Como piloto de Fórmula 1, Jo Siffert não teve a fama e a glória de um Juan Manuel Fangio, um Niki Lauda ou um Ayrton Senna. No entanto, 50 anos após sua morte, esse piloto que poderia, como tantos outros, ter caído no esquecimento continua sendo um nome conhecido por qualquer pessoa apaixonada pela história do automobilismo. Como se pode explicar tal notoriedade?
Um piloto excepcional
As estatísticas oficiais mostram que, nas dez temporadas (1962-1971) em que competiu na Fórmula 1 – a principal categoria do automobilismo –, Siffert chegou ao pódio seis vezes, duas como vencedor (no Grande Prêmio da Inglaterra de 1968 e no Grande Prêmio da Áustria de 1971).
Seus resultados na F1 são certamente notáveis, mas não são tão impressionantes. O outro grande piloto suíço de F1, Clay Regazzoni, por exemplo, tem um histórico mais extenso, com 25 pódios, incluindo cinco vitórias. Mas o que torna Siffert especial é que ele tinha muitos talentos.
Assim, ele também se destacou nas corridas de F2 e de montanha. Em provas de resistência, o piloto tornou-se uma referência, com 14 vitórias em 41 corridas entre 1968 e 1971. Logo no início de sua carreira, Siffert chegou a se destacar no motociclismo, tornando-se campeão suíço na classe de 350cc em 1958.
As fotos do motorsportfriends
motorsportfriends.chLink externo é um arquivo internacional de esportes automobilísticos, composto principalmente por fotos de amadores e entusiastas tiradas entre os anos 40 e 80. O site está constantemente à procura de novos materiais fotográficos. Ele lança um calendário todos os anos e publicou o livro Gasoline&Magic, em 2015, na ocasião de uma exposição no Museu Bellpark, em Kriens (Lucerna).
“Em onze anos, ele participou de 298 corridas. Às vezes ele participava de várias competições durante o mesmo fim de semana. Era uma loucura total”, comenta Jacques Deschenaux, ex-assessor de imprensa de Siffert e ex-chefe da seção de esportes da televisão suíça de língua francesa (RTS).

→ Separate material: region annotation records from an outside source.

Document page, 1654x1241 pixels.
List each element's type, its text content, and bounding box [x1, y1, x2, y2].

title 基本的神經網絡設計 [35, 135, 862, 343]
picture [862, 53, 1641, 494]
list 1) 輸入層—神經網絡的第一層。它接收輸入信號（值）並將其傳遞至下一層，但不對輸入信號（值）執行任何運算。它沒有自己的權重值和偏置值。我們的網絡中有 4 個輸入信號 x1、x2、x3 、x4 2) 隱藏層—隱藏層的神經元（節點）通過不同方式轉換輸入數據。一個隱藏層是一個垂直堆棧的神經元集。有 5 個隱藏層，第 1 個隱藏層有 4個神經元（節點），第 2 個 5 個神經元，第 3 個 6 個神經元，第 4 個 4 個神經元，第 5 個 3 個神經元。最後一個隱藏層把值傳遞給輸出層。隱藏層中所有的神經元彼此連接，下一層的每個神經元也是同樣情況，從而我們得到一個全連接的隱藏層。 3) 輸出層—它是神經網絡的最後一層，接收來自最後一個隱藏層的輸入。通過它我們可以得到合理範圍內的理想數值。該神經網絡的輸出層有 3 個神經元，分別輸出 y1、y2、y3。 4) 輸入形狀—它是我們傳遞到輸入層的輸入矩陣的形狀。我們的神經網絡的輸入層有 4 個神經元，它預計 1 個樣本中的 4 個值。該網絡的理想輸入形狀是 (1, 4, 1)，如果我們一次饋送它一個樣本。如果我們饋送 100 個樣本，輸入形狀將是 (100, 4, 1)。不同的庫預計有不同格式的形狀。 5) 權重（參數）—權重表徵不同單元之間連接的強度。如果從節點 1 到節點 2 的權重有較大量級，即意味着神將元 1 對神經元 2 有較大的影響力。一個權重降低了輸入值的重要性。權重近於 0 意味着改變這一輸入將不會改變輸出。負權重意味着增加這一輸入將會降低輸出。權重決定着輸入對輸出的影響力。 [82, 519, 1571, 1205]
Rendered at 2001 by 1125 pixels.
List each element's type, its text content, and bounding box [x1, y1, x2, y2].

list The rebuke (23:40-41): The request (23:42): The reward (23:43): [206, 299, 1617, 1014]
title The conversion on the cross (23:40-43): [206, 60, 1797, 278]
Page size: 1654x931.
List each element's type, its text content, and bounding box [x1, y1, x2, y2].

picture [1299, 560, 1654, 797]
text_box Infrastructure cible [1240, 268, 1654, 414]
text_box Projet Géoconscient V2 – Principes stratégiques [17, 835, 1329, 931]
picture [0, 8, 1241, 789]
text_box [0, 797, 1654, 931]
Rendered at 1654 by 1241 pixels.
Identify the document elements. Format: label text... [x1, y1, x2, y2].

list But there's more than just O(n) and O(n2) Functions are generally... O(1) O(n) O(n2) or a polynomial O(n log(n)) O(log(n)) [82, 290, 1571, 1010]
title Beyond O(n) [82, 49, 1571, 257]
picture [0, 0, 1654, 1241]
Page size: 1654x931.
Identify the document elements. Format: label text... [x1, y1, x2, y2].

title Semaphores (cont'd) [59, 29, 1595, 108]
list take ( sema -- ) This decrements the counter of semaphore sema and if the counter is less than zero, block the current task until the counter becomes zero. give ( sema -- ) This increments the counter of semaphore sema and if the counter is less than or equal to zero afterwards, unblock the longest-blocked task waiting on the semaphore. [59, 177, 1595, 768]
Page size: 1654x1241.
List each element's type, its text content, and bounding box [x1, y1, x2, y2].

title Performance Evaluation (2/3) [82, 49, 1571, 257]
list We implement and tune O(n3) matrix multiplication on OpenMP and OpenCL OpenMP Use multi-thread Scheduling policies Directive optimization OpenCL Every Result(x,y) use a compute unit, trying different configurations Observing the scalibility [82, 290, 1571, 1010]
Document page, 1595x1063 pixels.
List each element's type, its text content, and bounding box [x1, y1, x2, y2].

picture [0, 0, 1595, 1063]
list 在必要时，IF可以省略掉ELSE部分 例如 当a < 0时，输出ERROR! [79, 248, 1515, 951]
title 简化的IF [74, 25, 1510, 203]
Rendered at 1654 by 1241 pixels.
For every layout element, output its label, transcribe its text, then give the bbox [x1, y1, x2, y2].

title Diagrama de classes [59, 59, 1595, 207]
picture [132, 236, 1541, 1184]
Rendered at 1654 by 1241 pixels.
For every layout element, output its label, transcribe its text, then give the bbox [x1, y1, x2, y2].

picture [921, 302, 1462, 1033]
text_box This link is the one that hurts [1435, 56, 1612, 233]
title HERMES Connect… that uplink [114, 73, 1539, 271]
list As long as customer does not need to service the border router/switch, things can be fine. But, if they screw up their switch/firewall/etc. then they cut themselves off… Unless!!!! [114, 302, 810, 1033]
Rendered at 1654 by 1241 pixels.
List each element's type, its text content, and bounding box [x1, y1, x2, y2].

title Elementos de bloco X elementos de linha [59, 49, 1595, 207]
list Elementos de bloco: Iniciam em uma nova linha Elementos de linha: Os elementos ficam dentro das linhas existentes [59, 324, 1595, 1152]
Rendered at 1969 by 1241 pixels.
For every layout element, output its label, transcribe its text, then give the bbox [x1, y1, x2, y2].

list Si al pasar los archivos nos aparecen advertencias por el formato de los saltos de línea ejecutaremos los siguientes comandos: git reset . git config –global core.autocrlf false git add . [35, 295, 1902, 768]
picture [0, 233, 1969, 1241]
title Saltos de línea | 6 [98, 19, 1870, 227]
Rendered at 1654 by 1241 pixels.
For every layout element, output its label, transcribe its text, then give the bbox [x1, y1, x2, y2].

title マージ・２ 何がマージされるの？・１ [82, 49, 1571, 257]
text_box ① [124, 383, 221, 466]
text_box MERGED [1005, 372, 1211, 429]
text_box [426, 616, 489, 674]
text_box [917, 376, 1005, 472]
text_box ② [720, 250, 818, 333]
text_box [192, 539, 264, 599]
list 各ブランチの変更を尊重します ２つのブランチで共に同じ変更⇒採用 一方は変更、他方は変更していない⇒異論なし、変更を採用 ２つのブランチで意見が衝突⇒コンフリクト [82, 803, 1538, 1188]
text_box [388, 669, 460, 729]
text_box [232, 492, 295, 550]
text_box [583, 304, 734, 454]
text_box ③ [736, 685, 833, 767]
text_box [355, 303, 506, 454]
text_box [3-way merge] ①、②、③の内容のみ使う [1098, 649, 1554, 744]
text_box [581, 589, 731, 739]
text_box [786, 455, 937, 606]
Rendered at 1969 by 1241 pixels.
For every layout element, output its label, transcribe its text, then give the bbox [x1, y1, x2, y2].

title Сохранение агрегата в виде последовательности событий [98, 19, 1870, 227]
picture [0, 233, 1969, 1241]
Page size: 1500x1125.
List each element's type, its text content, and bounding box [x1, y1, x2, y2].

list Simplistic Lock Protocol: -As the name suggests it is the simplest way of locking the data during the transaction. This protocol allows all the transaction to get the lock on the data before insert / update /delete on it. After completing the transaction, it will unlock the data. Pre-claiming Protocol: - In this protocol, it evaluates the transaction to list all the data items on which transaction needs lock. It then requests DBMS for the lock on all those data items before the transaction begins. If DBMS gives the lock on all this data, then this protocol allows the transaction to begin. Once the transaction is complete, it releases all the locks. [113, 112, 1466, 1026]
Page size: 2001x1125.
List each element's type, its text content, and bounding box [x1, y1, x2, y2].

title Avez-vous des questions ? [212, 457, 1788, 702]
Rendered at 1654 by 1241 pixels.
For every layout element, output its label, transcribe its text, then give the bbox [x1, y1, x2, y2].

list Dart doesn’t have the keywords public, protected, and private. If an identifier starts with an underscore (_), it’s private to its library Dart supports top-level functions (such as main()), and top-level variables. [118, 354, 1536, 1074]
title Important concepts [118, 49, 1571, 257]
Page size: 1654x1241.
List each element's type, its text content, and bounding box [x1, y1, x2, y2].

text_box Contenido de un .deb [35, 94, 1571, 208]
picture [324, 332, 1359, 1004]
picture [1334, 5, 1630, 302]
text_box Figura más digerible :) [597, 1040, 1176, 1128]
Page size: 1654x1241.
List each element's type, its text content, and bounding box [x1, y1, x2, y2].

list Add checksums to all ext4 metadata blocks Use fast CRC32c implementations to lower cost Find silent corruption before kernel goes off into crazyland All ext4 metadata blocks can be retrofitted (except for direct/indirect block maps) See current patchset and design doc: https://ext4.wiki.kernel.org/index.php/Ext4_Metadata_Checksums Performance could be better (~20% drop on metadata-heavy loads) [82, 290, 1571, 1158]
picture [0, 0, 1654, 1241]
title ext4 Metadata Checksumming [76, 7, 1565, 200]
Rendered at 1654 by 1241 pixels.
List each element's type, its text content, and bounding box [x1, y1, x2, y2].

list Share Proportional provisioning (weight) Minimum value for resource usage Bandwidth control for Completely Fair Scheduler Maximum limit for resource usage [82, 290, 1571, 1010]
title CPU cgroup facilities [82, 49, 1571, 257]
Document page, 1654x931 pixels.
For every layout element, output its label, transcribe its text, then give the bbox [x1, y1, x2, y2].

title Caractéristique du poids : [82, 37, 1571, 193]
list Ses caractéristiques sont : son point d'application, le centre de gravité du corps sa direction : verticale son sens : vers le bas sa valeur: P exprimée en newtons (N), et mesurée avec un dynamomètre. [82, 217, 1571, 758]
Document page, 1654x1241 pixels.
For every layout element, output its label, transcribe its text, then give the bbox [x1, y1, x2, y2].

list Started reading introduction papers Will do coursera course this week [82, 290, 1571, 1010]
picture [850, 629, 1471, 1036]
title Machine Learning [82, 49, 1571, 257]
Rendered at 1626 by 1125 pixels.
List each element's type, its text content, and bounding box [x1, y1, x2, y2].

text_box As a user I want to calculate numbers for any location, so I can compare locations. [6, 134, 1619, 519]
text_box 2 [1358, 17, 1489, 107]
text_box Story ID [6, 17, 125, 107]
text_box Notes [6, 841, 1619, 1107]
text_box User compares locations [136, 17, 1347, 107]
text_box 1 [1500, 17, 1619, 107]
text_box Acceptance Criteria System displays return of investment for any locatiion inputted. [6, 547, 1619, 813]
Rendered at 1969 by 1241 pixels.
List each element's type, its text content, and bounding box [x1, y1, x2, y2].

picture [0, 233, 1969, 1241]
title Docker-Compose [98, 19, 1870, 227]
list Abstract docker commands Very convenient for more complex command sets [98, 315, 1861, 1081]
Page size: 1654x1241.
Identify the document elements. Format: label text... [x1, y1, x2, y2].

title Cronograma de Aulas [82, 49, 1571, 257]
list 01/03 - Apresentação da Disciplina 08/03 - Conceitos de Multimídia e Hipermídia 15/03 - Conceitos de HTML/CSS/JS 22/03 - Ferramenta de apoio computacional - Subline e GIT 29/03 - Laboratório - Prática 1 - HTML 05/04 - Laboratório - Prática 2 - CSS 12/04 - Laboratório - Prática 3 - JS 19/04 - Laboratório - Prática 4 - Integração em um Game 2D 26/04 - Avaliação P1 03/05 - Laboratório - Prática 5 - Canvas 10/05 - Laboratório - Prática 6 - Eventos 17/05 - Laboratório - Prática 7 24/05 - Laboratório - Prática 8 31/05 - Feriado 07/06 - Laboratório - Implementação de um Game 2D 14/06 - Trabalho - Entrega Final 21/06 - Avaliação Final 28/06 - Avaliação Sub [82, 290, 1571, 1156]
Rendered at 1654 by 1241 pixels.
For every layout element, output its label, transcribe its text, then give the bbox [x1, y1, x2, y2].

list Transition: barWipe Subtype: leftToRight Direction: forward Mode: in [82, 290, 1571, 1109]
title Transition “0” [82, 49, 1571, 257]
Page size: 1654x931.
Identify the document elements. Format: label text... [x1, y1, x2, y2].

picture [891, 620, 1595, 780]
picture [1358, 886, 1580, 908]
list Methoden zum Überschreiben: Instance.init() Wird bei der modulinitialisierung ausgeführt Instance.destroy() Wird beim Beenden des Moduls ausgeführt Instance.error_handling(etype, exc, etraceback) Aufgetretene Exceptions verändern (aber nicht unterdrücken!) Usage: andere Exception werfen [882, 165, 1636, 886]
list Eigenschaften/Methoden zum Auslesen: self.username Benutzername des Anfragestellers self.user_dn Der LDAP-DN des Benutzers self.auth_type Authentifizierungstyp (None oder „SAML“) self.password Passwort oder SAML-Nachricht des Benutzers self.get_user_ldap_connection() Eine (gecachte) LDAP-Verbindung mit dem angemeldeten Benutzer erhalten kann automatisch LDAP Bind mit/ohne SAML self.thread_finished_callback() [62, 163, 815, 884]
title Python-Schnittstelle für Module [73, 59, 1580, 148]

A origem da chuva de champanhe
A cena se tornou um ritual: o vencedor de um GP de F1 recebe uma garrafa de champanhe no pódio, a sacode, abre e espirra sobre o público. Bem, foi Jo Siffert que, sem querer, iniciou essa tradição.
Nas 24 Horas de Le Mans, em 1966, ele e o britânico Colin Davis lideraram o Index de Performance e subiram ao pódio. A garrafa de champanhe que Siffert recebeu não havia sido suficientemente resfriada e a rolha estourou acidentalmente. O piloto tentou reter o líquido colocando seu polegar na boca da garrafa, mas o público foi encharcado.
Essa cena chamou a atenção, e o vencedor de 1967 das 24 Horas de Le Mans, o americano Dan Gurney, a reencenou – dessa vez intencionalmente, agitando fortemente a garrafa. Nascia uma tradição. Deve-se lembrar, no entanto, que existem outras explicações para a origem dessa prática.
Um “self-made-man”
Se a história de Jo Siffert ainda fascina o público, isso também se deve ao seu perfil de “self-made-man”. Nascido na antiga cidade de Friburgo, o piloto veio de uma família extremamente modesta, que na época morava num bairro popular e muito pobre, onde a população muitas vezes falava uma mistura de francês e dialeto alemão.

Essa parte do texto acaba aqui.